Several reasons account for the aufruf custom. First, in the times of the Temple, grooms would enter the courtyard through a special gate. All who saw grooms entering would pray they would be blessed with children. Today the grooms receive these blessings and good wishes from their fellow congregants. Second, a Jewish king is commanded to write a Torah (a dose of divine law to counterbalance the seductive powers given to a sovereign) and grooms are likened to kings (and brides to queens).

Just like a member of the royal family, the groom is customarily accompanied to the synagogue with a retinue of friends and family. Some grooms will wear their wedding suits to the aufruf. Others won’t want to chance dirtying their clothes for the big day.

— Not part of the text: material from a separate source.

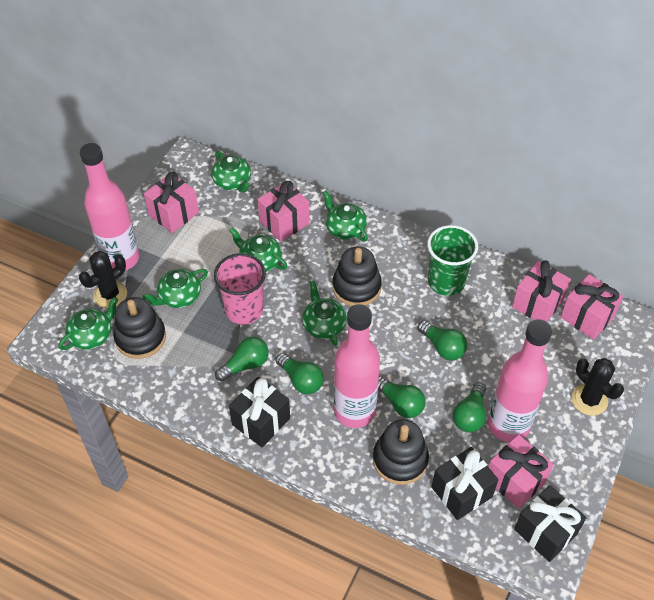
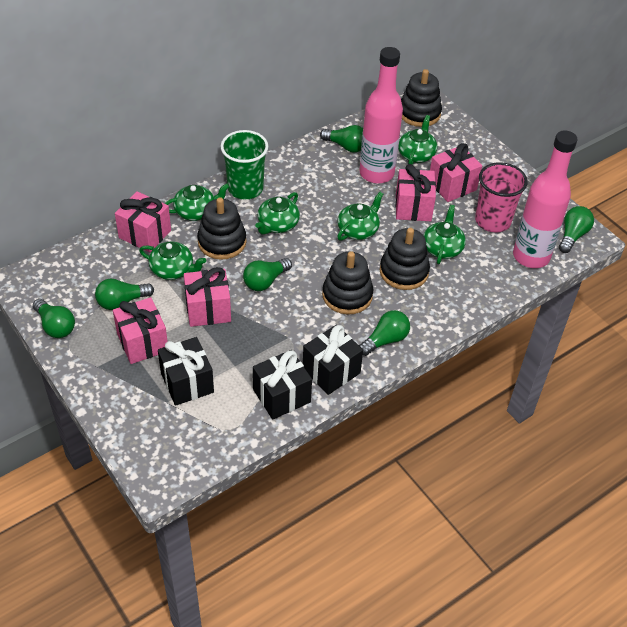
black cactus: [79,251,127,308] [571,358,624,416] = 2 -> none = 0
black stacking toy: [113,297,166,359] [332,247,382,306] [373,419,429,485] = 3 -> [197,197,246,260] [322,251,373,315] [380,228,430,290] [401,69,442,127] = 4
green light bulb: [215,337,269,381] [276,353,324,394] [378,376,425,418] [418,321,467,361] [453,382,486,433] = 5 -> [33,299,75,338] [95,279,154,310] [243,258,292,291] [320,125,363,153] [359,310,410,356] [559,206,594,253] = 6
pink bottle: [80,143,139,271] [334,304,380,428] [488,319,552,442] = 3 -> [359,47,403,184] [513,130,578,268] = 2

Once the groom completes his aliyah, some congregations will shower the groom with candy. This custom is based upon a Talmudic account of tossing nuts and toasted wheat at newlyweds (Berachot 50b). In Song of Songs’ poetic rapture, a lover speaks of going down to a nut garden (6:11). Hard shells must be cracked before a nut can be enjoyed. A couple need courage to open barriers, let down their guard, in order to create a lasting intimate relationship. Furthermore, the numerical value of the Hebrew word for nut, egoz, is 17 which is equal to the words for sin (chet) and good (tov). Taken together the nuts hint at the forgiveness of all the couple’s past misdeeds and their entry into their marriage with a clean slate.

Candy and raisins are thrown to wish the couple a sweet and fruitful life. Children collect the goodies and gain a sense of the sweet potential of marriage. In the Talmudic era, a newly-married couple had grains and nuts tossed at them, but only in the summer. Winter mud eliminated the possibility of retrieving the tossed food, and there is a commandment against willful wasting of food.

Word to the wise. Choose pre-wrapped, soft candies. Check with the rabbi. Some synagogues have pelting policies.

Hosting an after-service kiddush is customary in many synagogues, and is a way to share a couple’s happiness with the entire congregation.